Cell wall degrading enzymes activity is altered by high carbon dioxide treatment in postharvest 'Mihong' peach fruit

- Carbon dioxide has a preserving effect on post-harvested peaches during storage.
- The CO2 treated peaches had reduced ethylene production rate and respiration rate.
- Fruit softening and the decay rate was inhibited by CO2 treatment.
- The inhibition of softening of peaches was due to inhibited of ACO and cell wall degrading enzymes activity by CO2 treatment.
- The effect of CO2 on ethylene production and inhibition of softening of peach fruit depended on exposure time and CO2 level.
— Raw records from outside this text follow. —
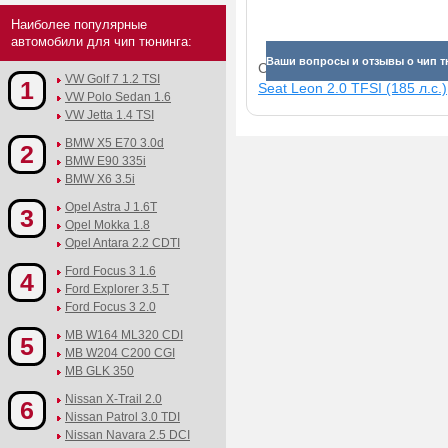
Наиболее популярные
автомобили для чип тюнинга:
Ваши вопросы и отзывы о чип т
Смотрите прибавки для раз
VW Golf 7 1.2 TSI
1
Seat Leon 2.0 TFSI (185 л.с.)
VW Polo Sedan 1.6
VW Jetta 1.4 TSI
BMW X5 E70 3.0d
2
BMW E90 335i
BMW X6 3.5i
Opel Astra J 1.6T
3
Opel Mokka 1.8
Opel Antara 2.2 CDTI
Ford Focus 3 1.6
4
Ford Explorer 3.5 T
Ford Focus 3 2.0
MB W164 ML320 CDI
5
MB W204 C200 CGI
MB GLK 350
Nissan X-Trail 2.0
6
Nissan Patrol 3.0 TDI
Nissan Navara 2.5 DCI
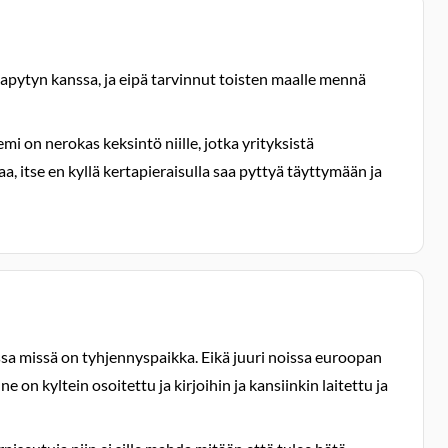
apytyn kanssa, ja eipä tarvinnut toisten maalle mennä
i on nerokas keksintö niille, jotka yrityksistä
, itse en kyllä kertapieraisulla saa pyttyä täyttymään ja
issa missä on tyhjennyspaikka. Eikä juuri noissa euroopan
e on kyltein osoitettu ja kirjoihin ja kansiinkin laitettu ja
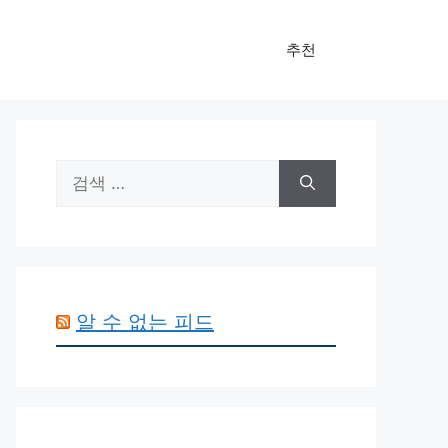
추천
검
색:
알 수 없는 피드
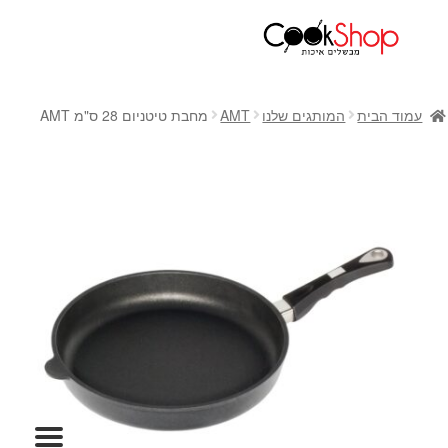
ראשי
חנות
עמוד הבית
המותגים שלנו
AMT
מחבת טיטניום 28 ס"מ AMT
כלי בישול
סירים
מחבתות
כלי הגשה ואירוח
מוצרי חשמל למטבח
גאדג'טס וכלי מטבח
אחסון למטבח
סכינים
אפייה
קפה ותה
גיפט קארד
כלי בית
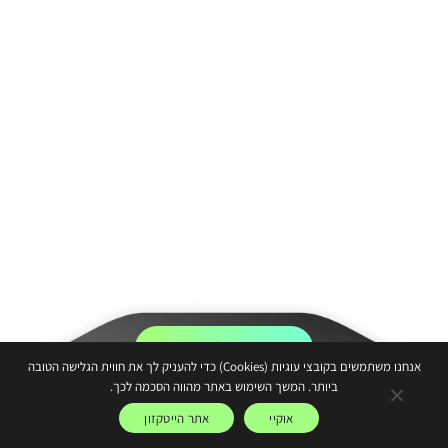
אני רוצה להצטרף!
אנחנו משתמשים בקובצי עוגיות (Cookies) כדי להעניק לך את חווית הגלישה הטובה
ביותר. המשך השימוש באתר מהווה הסכמה לכך.
משתלם להיות סטארטאפ כשיש לך את הגב של הייטקזון
אוקיי
אתר הייטקזון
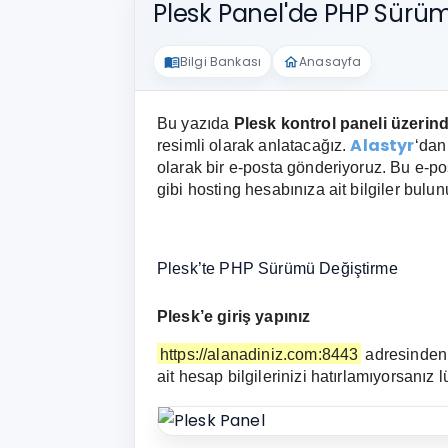
Plesk Panel'de PHP Sürüm
Bilgi Bankası
Anasayfa
menu_book
home
Bu yazıda
Plesk kontrol paneli üzeri
Alastyr
resimli olarak anlatacağız.
‘dan
olarak bir e-posta gönderiyoruz. Bu e-pos
gibi hosting hesabınıza ait bilgiler bulun
Plesk’te PHP Sürümü Değiştirme
Plesk’e giriş yapınız
https://alanadiniz.com:8443
adresinde
ait hesap bilgilerinizi hatırlamıyorsanız 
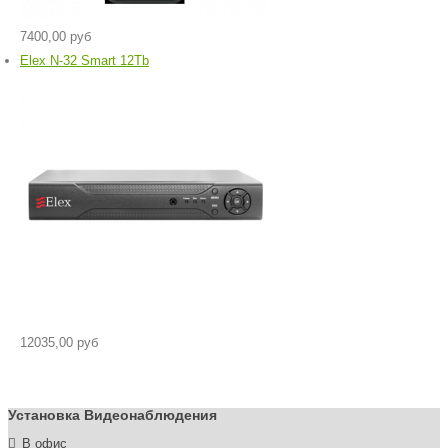
7400,00 руб
Elex N-32 Smart 12Tb
12035,00 руб
Установка Видеонаблюдения
В офис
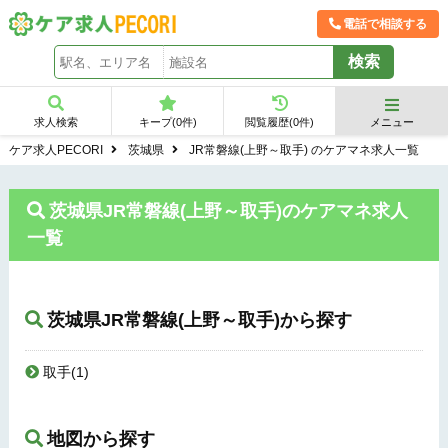
電話で相談する
求人検索
キープ(
0
件)
閲覧履歴(
0
件)
メニュー
ケア求人PECORI
茨城県
JR常磐線(上野～取手) のケアマネ求人一覧
茨城県JR常磐線(上野～取手)のケアマネ求人
一覧
茨城県JR常磐線(上野～取手)から探す
取手(1)
地図から探す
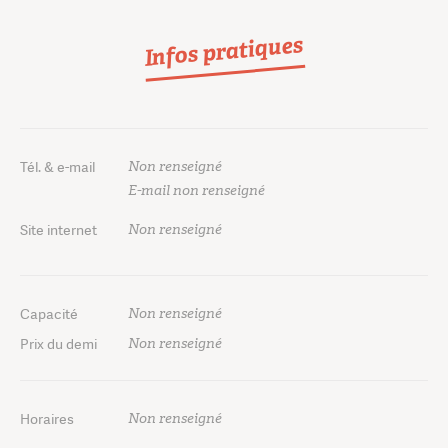
Infos pratiques
Non renseigné
Tél. & e-mail
E-mail non renseigné
Non renseigné
Site internet
Non renseigné
Capacité
Non renseigné
Prix du demi
Non renseigné
Horaires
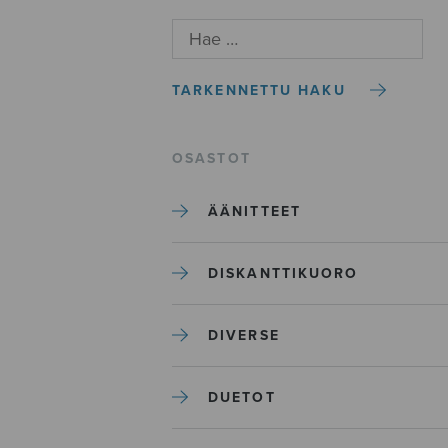
TARKENNETTU HAKU
OSASTOT
ÄÄNITTEET
DISKANTTIKUORO
DIVERSE
DUETOT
Peach fruits are ripen rapidly after harvest, especially at room temperature. It is difficult to handle because they are scars easily and easy to decay. It is generally acknowledged that modified atmospheres with elevated CO2 inhibits fruit ripening by reduces ethylene biosynthesis. This study was to investigate the affect of high concentration CO2 treatment on ethylene biosynthesis, ACO and softening-related enzymatic activity. Peaches were treated with high CO2 (90 pKa) at the time of sealing in the plastic chambers and then the chambers were ventilated after 3 and 12 h. Fruits treated with 90 kPa CO2 for 3 or 12 h exhibited a significant delay in firmness when compared to control fruits. In addition to fruit softening inhibition, the decay rate was also inhibited by CO2 treatment. Four days after storage at room temperature, CO2 untreated peaches had decay rate of 14%, whereas the decay rate was 6% and 3.5% in fruits treated with 90 kPa CO2 for 3 and 12 h. The ACO was inhibited by CO2 and the inhibition was enhanced with higher CO2 exposure time. Also High CO2 treatment inhibited the activities of softening-related enzyme such as PG, β-Galactosidase, PEL promoted by ethylene biosynthesis in peaches. These results indicate that increasing levels of CO2 inhibit ethylene biosynthesis by reducing the ACO activity of peach fruits. Results suggest that the effect of CO2 on ethylene production in 'Mihong' peach fruit depended on exposure time and CO2 level. Also a short-term treatment with a high concentration of CO2 may be used to reduce ethylene biosynthesis, which may be induced after postharvest of fruit.